『野の花を生ける。』
先日、法事があって親戚のお寺にお参りしたら、仏前に山あじさいの花が生けてありました。故人は、境内に咲く四季折々の花や、野に咲く名もないような草花に心を寄せ、それを愛でたそうです。その話をしながら、住職は少し泣いておられるようでした。
あじさいかぁ…。もう夏なんですね。日に日に昼間の陽射しが強くなっているのを感じます照らされて、輝く青葉が目にまぶしい。そして、我が家の近所では、田んぼに水が引かれ、いよいよ田植えが始まりました。キラキラと光る水面に、小さな緑の苗が礼儀正しく並んで、やがて来る秋の実りを夢見て、ニコニコ笑っているように見えました。

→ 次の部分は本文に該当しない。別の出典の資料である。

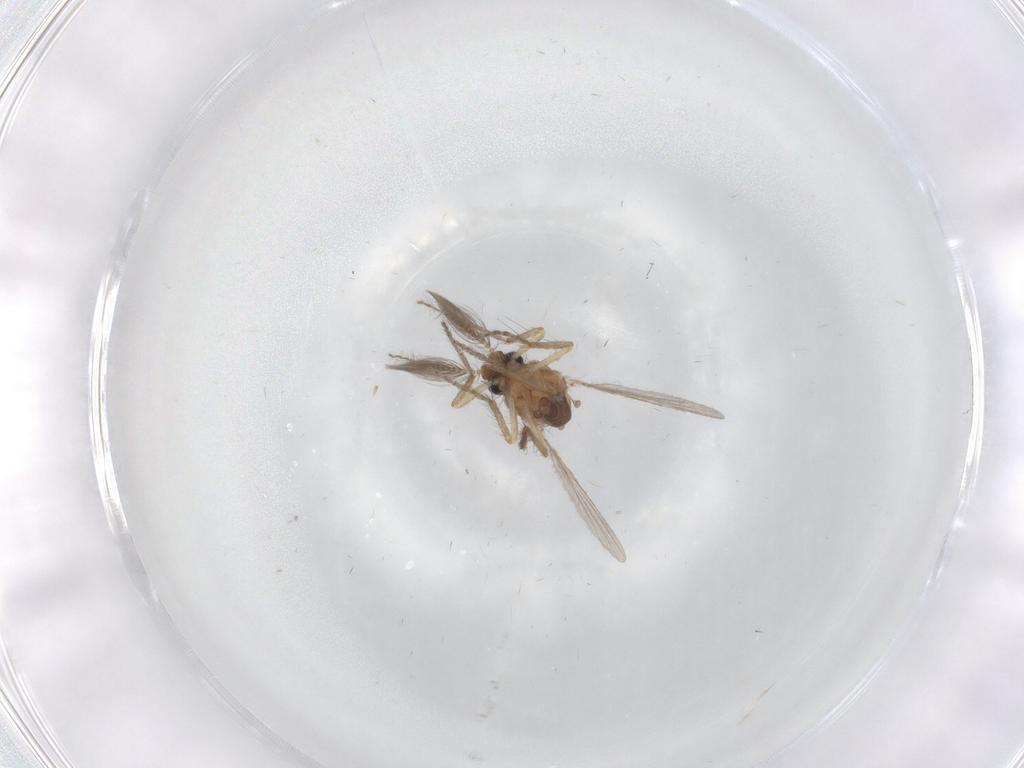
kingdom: Animalia
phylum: Arthropoda
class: Insecta
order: Diptera
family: Ceratopogonidae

草花、といえば、昨日ぶらりと生け花の展覧会を見に行って来ました。山村御流という流儀のお華です。
この山村御流は、奈良の市街地から少し離れた、大和青垣国定公園にある円照寺がお家元。臨済宗妙心寺派のお寺である円照寺は、中宮寺、法華寺と並ぶ大和三門跡のひとつです。もともと、天皇家のお姫様さま(後水尾天皇の第一皇女・文智女王)が出家されて開かれた草庵だったため、代々皇族や華族のお姫様が入寺されて、門跡寺院として現在まで続いているそうです。

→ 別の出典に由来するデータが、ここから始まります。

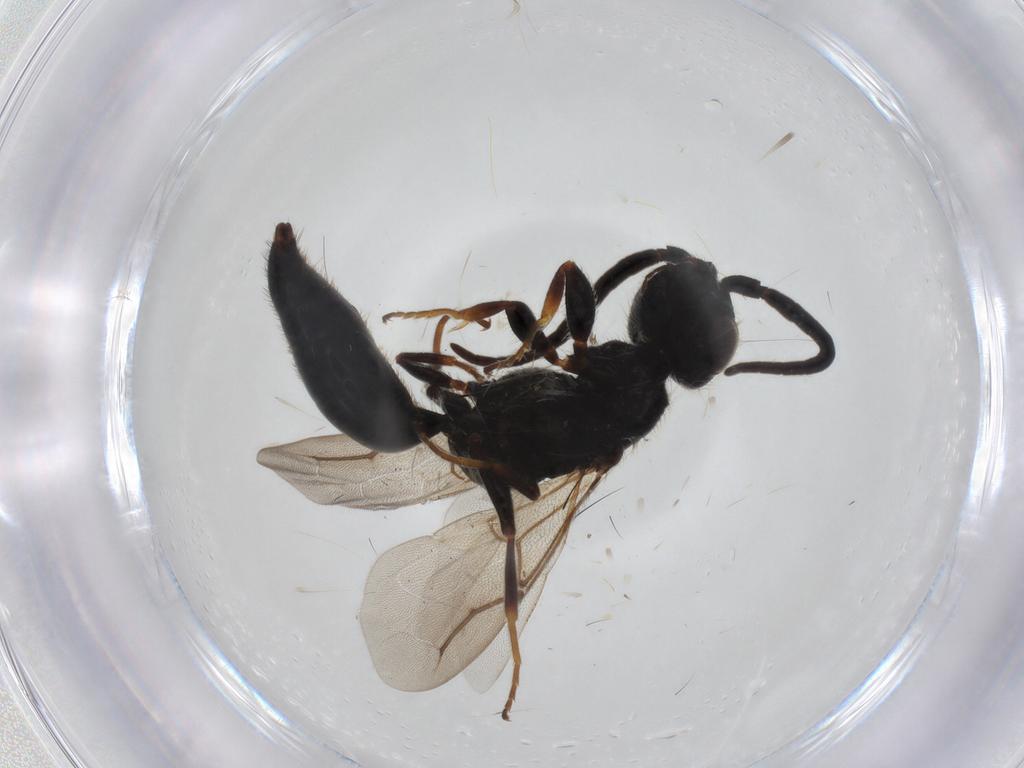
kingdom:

その静かな尼寺で継承されて来た華道は、野に咲く花に心を留め、その命のはかなさを慈しみながら、まるで野に咲く姿のごとく、たいせつに生ける。そんな感じの印象を受ける生け花です。使っている花もひっそりとした野花が多くて、きらびやかなお花は少ないのでした。たとえば「琉球すずめのうり」「とくさ」「山ごぼう」「岩たばこ」「むべ」「だんつくも」「雪の下」「どうだんつつじ」。どれも皆、お花オンチのわたしには初めて目にするようなものばかりでしたが(汗)、とにかくあまりにも可憐で美しくて。名前をごにょごにょと何度も唱えながら、おぼえて帰って来ました。

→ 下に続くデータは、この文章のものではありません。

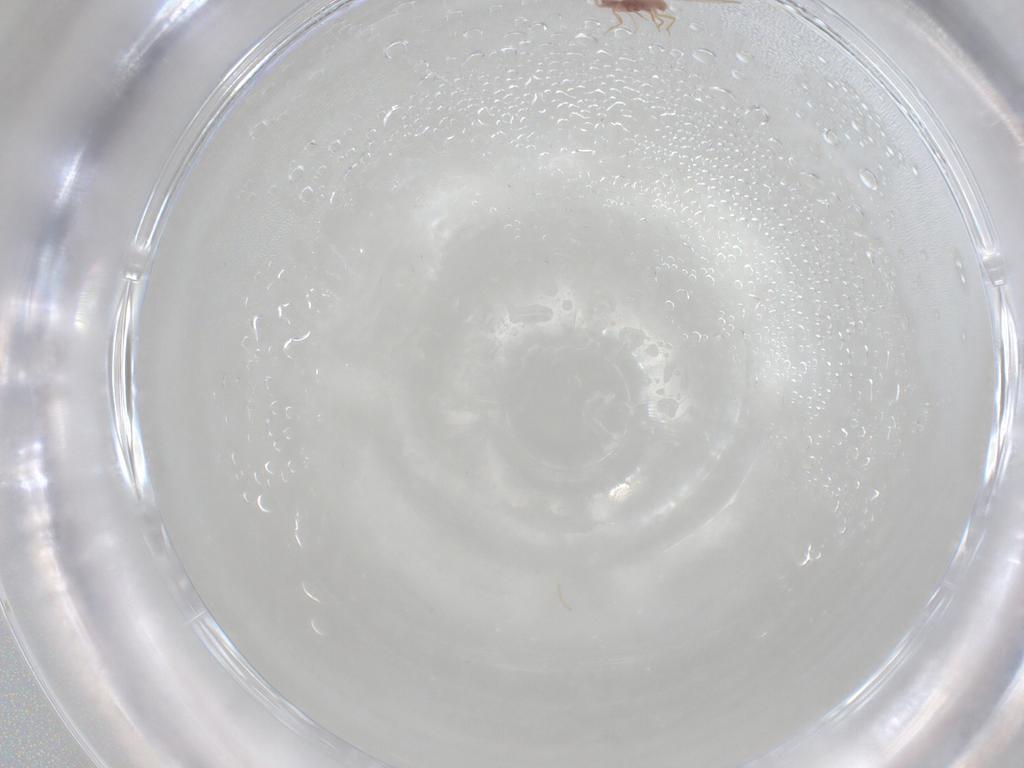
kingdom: Animalia
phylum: Arthropoda
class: Insecta
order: Hemiptera
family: Pseudococcidae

でもこの華展、撮影はもちろん禁止されていましたし、野に咲く花をうまく撮影することもできそうにないので、今日のダイアリーには、夏でも毛皮で過ごす、我が家の王子様・猫のタビオの写真をお届けいたします。
タビオといえば、少しお話は横道にそれますが、きのう京都のKBSラジオ番組『ただ今勤務中!森谷威夫のお世話になります!』に生出演させていただきました。お世話になったKBSラジオのみなさん、アナウンサーの森谷さん、アシスタントの対馬さん、楽しいトークをありがとうございました。この番組に出演して、わたしはタビオの話をたくさんしてしまいました。
当のタビオは、そしらぬ顔で夢の中。